The study has been able to produce a classification model for tsu-nami evacuation site suitability in Padang City that used Extreme Gra-dient Boost (XGBoost) algorithm. With incorporation of the spatial and demographic factors (elevation, distance to coastline, recommended evacuation capacity), including population density and site area, model was capable of impressively predicting results with relatively good generalization via 10-fold cross-validation. The XGBoost model achieved the best results among all tested algorithms, with Cross-Validation RMSE = 0.0642, MAE = 0.0418, and Accuracy = 93.8%, outperforming Gradient Boosted Trees (GBT), Random Forest (RF), and Logistic Regression. Classification metrics also indicated robust calibration, with Precision = 94.25%, Recall = 92.70%, F1-Score = 93.46%, and AUC-ROC = 0.963. These findings confirm that XGBoost effectively captures nonlinear spatial–demographic relationships, minimizing prediction errors while maintaining model stability.
The interpretability analysis suggested that the Distance to Beach and Elevation are the most important features, reflecting well the physical importance of such topographic characteristics in terms of videoconferencing site suitability. However, as the dataset of this study was created by simulation, model’s external validity is minor. Operational variables such as building structure integrity, road accessibility, population vulnerability and liquefaction risk had yet to be included which can affect the possibility of evacuation in real life. Thus, validation of the model with “real data” provided by BPBDI represents an important direction for future research; this would allow dynamic environmental and social indicators to be incorporated into the ISIS model and contribute to improved operational realism as well as broader scalability.

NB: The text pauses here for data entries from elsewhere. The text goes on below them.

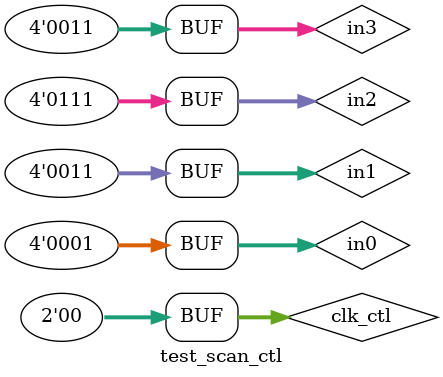
<source format=v>
module test_scan_ctl;

wire [3:0] ssd;
wire [3:0] ssd_ctl;
reg [3:0] in0;
reg [3:0] in1;
reg [3:0] in2;
reg [3:0] in3;
reg [1:0] clk_ctl;

scan_ctl U0 (ssd, ssd_ctl, in0, in1, in2, in3, clk_ctl);

initial
begin
    in0 = 4'b0001; in1 = 4'b0011; in2 = 4'b0111; in3 = 4'b0011; clk_ctl = 2'b00;
    #10 clk_ctl = 2'b01;
    #10 clk_ctl = 2'b10;
    #10 clk_ctl = 2'b11;
    #10 clk_ctl = 2'b00;
end

endmodule
</source>
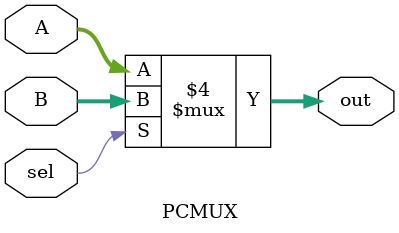
<source format=v>
module PCMUX
#(parameter W=32)
(
 input [W-1:0] A,
 input [W-1:0] B,
 input sel,
 output reg [W-1:0] out);

	always @ * begin
		if(sel == 1)
			out = B;
		else
			out = A;
	end

endmodule
</source>
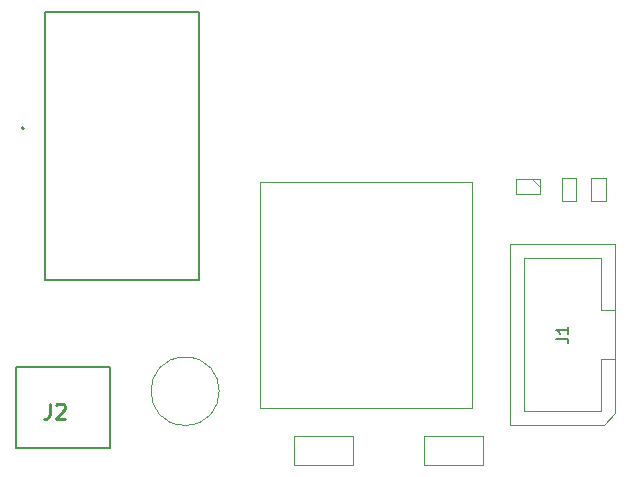
<source format=gbr>
%TF.GenerationSoftware,KiCad,Pcbnew,7.0.10*%
%TF.CreationDate,2024-11-01T14:14:09-04:00*%
%TF.ProjectId,pcb_v1,7063625f-7631-42e6-9b69-6361645f7063,rev?*%
%TF.SameCoordinates,Original*%
%TF.FileFunction,AssemblyDrawing,Top*%
%FSLAX46Y46*%
G04 Gerber Fmt 4.6, Leading zero omitted, Abs format (unit mm)*
G04 Created by KiCad (PCBNEW 7.0.10) date 2024-11-01 14:14:09*
%MOMM*%
%LPD*%
G01*
G04 APERTURE LIST*
%ADD10C,0.254000*%
%ADD11C,0.150000*%
%ADD12C,0.100000*%
%ADD13C,0.200000*%
%ADD14C,0.127000*%
G04 APERTURE END LIST*
D10*
X110814667Y-121298318D02*
X110814667Y-122205461D01*
X110814667Y-122205461D02*
X110754190Y-122386889D01*
X110754190Y-122386889D02*
X110633238Y-122507842D01*
X110633238Y-122507842D02*
X110451809Y-122568318D01*
X110451809Y-122568318D02*
X110330857Y-122568318D01*
X111358952Y-121419270D02*
X111419428Y-121358794D01*
X111419428Y-121358794D02*
X111540381Y-121298318D01*
X111540381Y-121298318D02*
X111842762Y-121298318D01*
X111842762Y-121298318D02*
X111963714Y-121358794D01*
X111963714Y-121358794D02*
X112024190Y-121419270D01*
X112024190Y-121419270D02*
X112084667Y-121540222D01*
X112084667Y-121540222D02*
X112084667Y-121661175D01*
X112084667Y-121661175D02*
X112024190Y-121842603D01*
X112024190Y-121842603D02*
X111298476Y-122568318D01*
X111298476Y-122568318D02*
X112084667Y-122568318D01*
D11*
X153684819Y-115793333D02*
X154399104Y-115793333D01*
X154399104Y-115793333D02*
X154541961Y-115840952D01*
X154541961Y-115840952D02*
X154637200Y-115936190D01*
X154637200Y-115936190D02*
X154684819Y-116079047D01*
X154684819Y-116079047D02*
X154684819Y-116174285D01*
X154684819Y-114793333D02*
X154684819Y-115364761D01*
X154684819Y-115079047D02*
X153684819Y-115079047D01*
X153684819Y-115079047D02*
X153827676Y-115174285D01*
X153827676Y-115174285D02*
X153922914Y-115269523D01*
X153922914Y-115269523D02*
X153970533Y-115364761D01*
D12*
%TO.C,R2*%
X136500000Y-126500000D02*
X131500000Y-126500000D01*
X136500000Y-124000000D02*
X136500000Y-126500000D01*
X131500000Y-126500000D02*
X131500000Y-124000000D01*
X131500000Y-124000000D02*
X136500000Y-124000000D01*
%TO.C,D1*%
X122250000Y-117362000D02*
X122250000Y-117362000D01*
X122250000Y-123138000D02*
X122250000Y-123138000D01*
X122250000Y-123138000D02*
G75*
G03*
X122250000Y-117362000I0J2888000D01*
G01*
X122250000Y-117362000D02*
G75*
G03*
X122250000Y-123138000I0J-2888000D01*
G01*
%TO.C,R1*%
X142500000Y-126500000D02*
X142500000Y-124000000D01*
X147500000Y-126500000D02*
X142500000Y-126500000D01*
X147500000Y-124000000D02*
X147500000Y-126500000D01*
X142500000Y-124000000D02*
X147500000Y-124000000D01*
D13*
%TO.C,J2*%
X107950000Y-118200000D02*
X115850000Y-118200000D01*
X115850000Y-118200000D02*
X115850000Y-125049000D01*
X115850000Y-125049000D02*
X107950000Y-125049000D01*
X107950000Y-125049000D02*
X107950000Y-118200000D01*
D14*
%TO.C,IC2*%
X110402500Y-88140000D02*
X123402500Y-88140000D01*
X110402500Y-110840000D02*
X110402500Y-88140000D01*
X123402500Y-88140000D02*
X123402500Y-110840000D01*
X123402500Y-110840000D02*
X110402500Y-110840000D01*
D13*
X108602500Y-97990000D02*
G75*
G03*
X108402500Y-97990000I-100000J0D01*
G01*
X108402500Y-97990000D02*
G75*
G03*
X108602500Y-97990000I100000J0D01*
G01*
D12*
%TO.C,C1*%
X156625000Y-104185000D02*
X156625000Y-102175000D01*
X157875000Y-104185000D02*
X156625000Y-104185000D01*
X156625000Y-102175000D02*
X157875000Y-102175000D01*
X157875000Y-102175000D02*
X157875000Y-104185000D01*
%TO.C,IC1*%
X128580000Y-102500000D02*
X146580000Y-102500000D01*
X128580000Y-121700000D02*
X128580000Y-102500000D01*
X146580000Y-102500000D02*
X146580000Y-121700000D01*
X146580000Y-121700000D02*
X128580000Y-121700000D01*
%TO.C,C2*%
X154125000Y-104180000D02*
X154125000Y-102180000D01*
X155375000Y-104180000D02*
X154125000Y-104180000D01*
X154125000Y-102180000D02*
X155375000Y-102180000D01*
X155375000Y-102180000D02*
X155375000Y-104180000D01*
%TO.C,IC3*%
X152262000Y-102305000D02*
X152262000Y-103555000D01*
X151612000Y-102305000D02*
X152262000Y-102955000D01*
X150238000Y-102305000D02*
X152262000Y-102305000D01*
X152262000Y-103555000D02*
X150238000Y-103555000D01*
X150238000Y-103555000D02*
X150238000Y-102305000D01*
%TO.C,J1*%
X158680000Y-122100000D02*
X157680000Y-123100000D01*
X158680000Y-117510000D02*
X157480000Y-117510000D01*
X158680000Y-107820000D02*
X158680000Y-122100000D01*
X157680000Y-123100000D02*
X149780000Y-123100000D01*
X157480000Y-121910000D02*
X150980000Y-121910000D01*
X157480000Y-117510000D02*
X157480000Y-121910000D01*
X157480000Y-113410000D02*
X158680000Y-113410000D01*
X157480000Y-113410000D02*
X157480000Y-113410000D01*
X157480000Y-109010000D02*
X157480000Y-113410000D01*
X150980000Y-121910000D02*
X150980000Y-109010000D01*
X150980000Y-109010000D02*
X157480000Y-109010000D01*
X149780000Y-123100000D02*
X149780000Y-107820000D01*
X149780000Y-107820000D02*
X158680000Y-107820000D01*
%TD*%
M02*

</source>
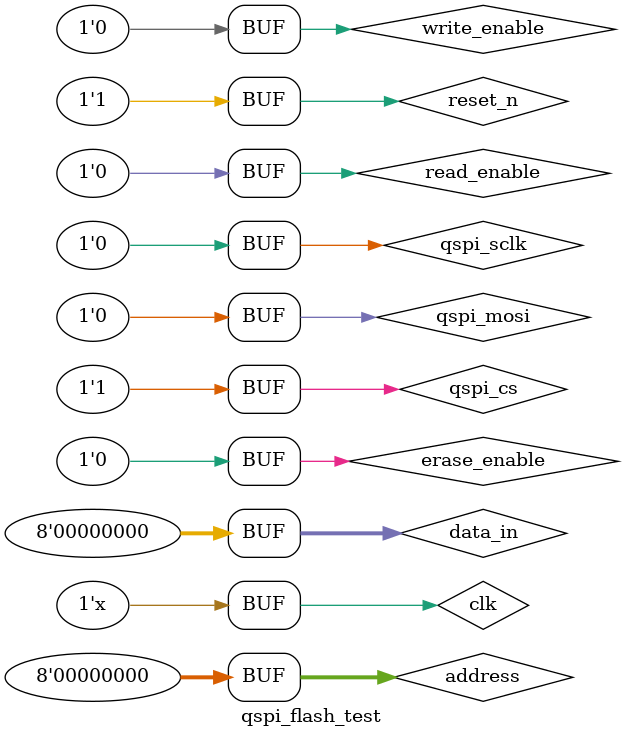
<source format=v>
module qspi_flash_test;
    reg qspi_sclk;
    reg qspi_mosi;
    wire qspi_miso;
    reg qspi_cs;
    reg reset_n;
    reg clk;
    reg write_enable;
    reg read_enable;
    reg erase_enable;
    reg [7:0] data_in;
    reg [7:0] address;
    wire [7:0] data_out;

    // Instantiate the DUT
    qspi_flash dut (
        .qspi_sclk(qspi_sclk),
        .qspi_mosi(qspi_mosi),
        .qspi_miso(qspi_miso),
        .qspi_cs(qspi_cs),
        .reset_n(reset_n),
        .clk(clk),
        .write_enable(write_enable),
        .read_enable(read_enable),
        .erase_enable(erase_enable),
        .data_in(data_in),
        .address(address),
        .data_out(data_out)
    );

    initial begin
        $dumpfile("waves.vcd");
        $dumpvars(0, qspi_flash_test);
        
        // Initialize signals
        qspi_sclk = 0;
        qspi_mosi = 0;
        qspi_cs = 1;
        reset_n = 0;
        clk = 0;
        write_enable = 0;
        read_enable = 0;
        erase_enable = 0;
        data_in = 0;
        address = 0;
        
        #10 reset_n = 1;  // Release reset after 10 time units
    end

    always #5 clk = ~clk;  // Generate clock with period of 10 time units
endmodule


</source>
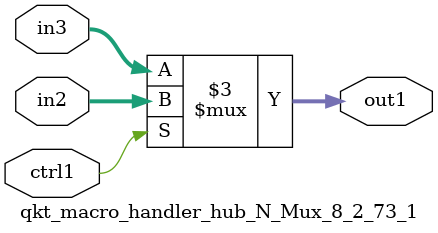
<source format=v>

`timescale 1ps / 1ps


module qkt_macro_handler_hub_N_Mux_8_2_73_1( in3, in2, ctrl1, out1 );

    input [7:0] in3;
    input [7:0] in2;
    input ctrl1;
    output [7:0] out1;
    reg [7:0] out1;

    
    // rtl_process:qkt_macro_handler_hub_N_Mux_8_2_73_1/qkt_macro_handler_hub_N_Mux_8_2_73_1_thread_1
    always @*
      begin : qkt_macro_handler_hub_N_Mux_8_2_73_1_thread_1
        case (ctrl1) 
          1'b1: 
            begin
              out1 = in2;
            end
          default: 
            begin
              out1 = in3;
            end
        endcase
      end

endmodule


</source>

An online prototype was designed to assist scenario-based decision with site suitability visualization. It is still not directly linked to real-time sensor systems and official warning system but the prototype shows how interactive and accessible decision support tools can contribute to evacuation studies. This study has some theoretical implications by extending the use of explainable machine learning in disaster management. Operationally, it can support local government and BPBD to implement data-driven adaptive strategies that increase community preparedness for future tsunami and earthquake. For the future work, we would work to extend it with real-time geospatial feed, satellite data and Internet of Things (IoT) based monitoring to make the overall decision support system a fully operational early warning and disaster response framework.